巻頭インタビュー 私の人材教育論 めざすは大阪発 世界初。 人間、小さく縮こまらず壁も国境も突破すべし
「千客万来都市OSAKAプラン~全員参加で『大大阪』『大関西』をつくろう」2011年度から取り組んできた3カ年計画の第2期に入った大阪商工会議所。地域の中小企業の力を結び付け、「大阪発世界初」をめざすその姿は、グローバルビジネス、グローバル人材の開発においてさまざまなヒントをもたらす。苦境を乗り切る力、先を見通すための洞察力とは。大阪の底力を発掘、発信する同会議所会頭で、京阪電気鉄道最高顧問の佐藤茂雄氏に聞いた。
進んでみなければ未来は見えない
――日頃からご講演やコラムでは、古典をはじめ、さまざまな文献を引用され、広くメッセージを伝えておられます。座右の銘はどんな言葉でしょうか。
佐藤
本や俳句で出会った言葉を大切にしています。言葉には言霊――魂が宿ると信じていますから。考え抜かれ、絞り出された文章の力は強いですよ。座右の銘は数々ありますが、印象深いのは「霧襖進めば少しずつ開く」という俳句。大阪生まれの俳人・西宮舞さんの作です。生駒山中を旅した際、乗っていたバスが濃霧の中に迷い込んでしまった時のことを詠んだものです。全く先が見えない状況にあっても、立ち往生しているだけでは何も見えてきません。しかし、そろりそろりとでも前進してゆけば、少しずつ霧の晴れ間が見えてくる。この句に出会ったのは2001年頃でしょうか。経済界全体が重苦しい空気に包まれている中、京阪電気鉄道の社長に就任したばかりだったので、非常に勇気をもらいました。

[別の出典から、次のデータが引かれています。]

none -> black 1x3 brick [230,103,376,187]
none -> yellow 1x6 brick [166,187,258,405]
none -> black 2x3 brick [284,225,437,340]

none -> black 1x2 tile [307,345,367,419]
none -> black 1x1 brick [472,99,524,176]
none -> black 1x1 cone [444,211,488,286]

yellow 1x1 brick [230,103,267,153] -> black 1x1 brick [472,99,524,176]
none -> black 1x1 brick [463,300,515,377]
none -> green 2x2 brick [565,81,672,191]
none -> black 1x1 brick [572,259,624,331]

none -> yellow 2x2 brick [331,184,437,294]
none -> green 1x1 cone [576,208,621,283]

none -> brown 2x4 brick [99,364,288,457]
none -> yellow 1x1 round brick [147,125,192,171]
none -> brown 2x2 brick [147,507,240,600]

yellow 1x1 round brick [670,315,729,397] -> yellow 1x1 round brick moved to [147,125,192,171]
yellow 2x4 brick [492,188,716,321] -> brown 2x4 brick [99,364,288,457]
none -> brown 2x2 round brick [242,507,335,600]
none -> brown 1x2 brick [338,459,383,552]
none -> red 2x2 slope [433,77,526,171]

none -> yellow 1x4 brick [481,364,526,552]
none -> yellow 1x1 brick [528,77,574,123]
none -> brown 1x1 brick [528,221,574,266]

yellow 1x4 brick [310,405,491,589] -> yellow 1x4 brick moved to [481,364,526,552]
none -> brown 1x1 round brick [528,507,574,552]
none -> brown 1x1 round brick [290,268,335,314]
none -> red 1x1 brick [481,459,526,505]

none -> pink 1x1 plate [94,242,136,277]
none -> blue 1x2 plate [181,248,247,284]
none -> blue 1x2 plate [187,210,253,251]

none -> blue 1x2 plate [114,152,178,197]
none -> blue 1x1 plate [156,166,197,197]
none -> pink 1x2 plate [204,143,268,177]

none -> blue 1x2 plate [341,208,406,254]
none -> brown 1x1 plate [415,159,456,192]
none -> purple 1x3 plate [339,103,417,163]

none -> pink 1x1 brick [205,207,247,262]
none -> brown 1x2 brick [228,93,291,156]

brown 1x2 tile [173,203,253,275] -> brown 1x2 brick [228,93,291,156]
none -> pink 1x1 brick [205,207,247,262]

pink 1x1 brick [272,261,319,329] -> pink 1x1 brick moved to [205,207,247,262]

――2001年6月に京阪電気鉄道 代表取締役社長に就任され、2007年に代表取締役CEO・取締役会議長、2011年には取締役相談役、2013年から最高顧問となられています。当時、京阪電気鉄道では、2001年に中之島新線を建設着手決定、2008年10月には開業。関東も含めた全国エリアでの事業多角化を推進されています。一方、子会社の整理統廃合など、大胆な革新が行われました。
佐藤
京阪電気鉄道の苦難の時代の経営者、太田光熙の言葉に「善いと思うことは一度試みにやってみるがよい。その結果が悪ければ、止めるまでだ」というのがあります。「やってみなはれ」というチャレンジ精神を説いたわけですな。やらない理由はごまんとありますから、皆、問題点を分析してばかりで動こうとしない。しかし、進まないことには何もわからないのです。
日頃、たくさんの中小企業をお訪ねし、どのように困難を乗り越えてきたか、お話をお聞きしていますが、皆さん、本業が立ち行かない時は、自社の持てる技術、ノウハウから枝葉を伸ばし、新しいビジネスを生み出してこられている。利益が苦しい時代にはそれが支えとなり、景気が回復してきた今は、本業への設備投資の原資となっています。失われた20年間、日本全体がしんどかったが、大阪にもしんどい時代が続きました。そんな中、中小企業の皆さんは創業の精神を失わず、創意工夫を重ねながら手さぐりで前進してきたのです。彼らの姿はそのまま、企業における自立型人材のモデルと言えるのではないでしょうか。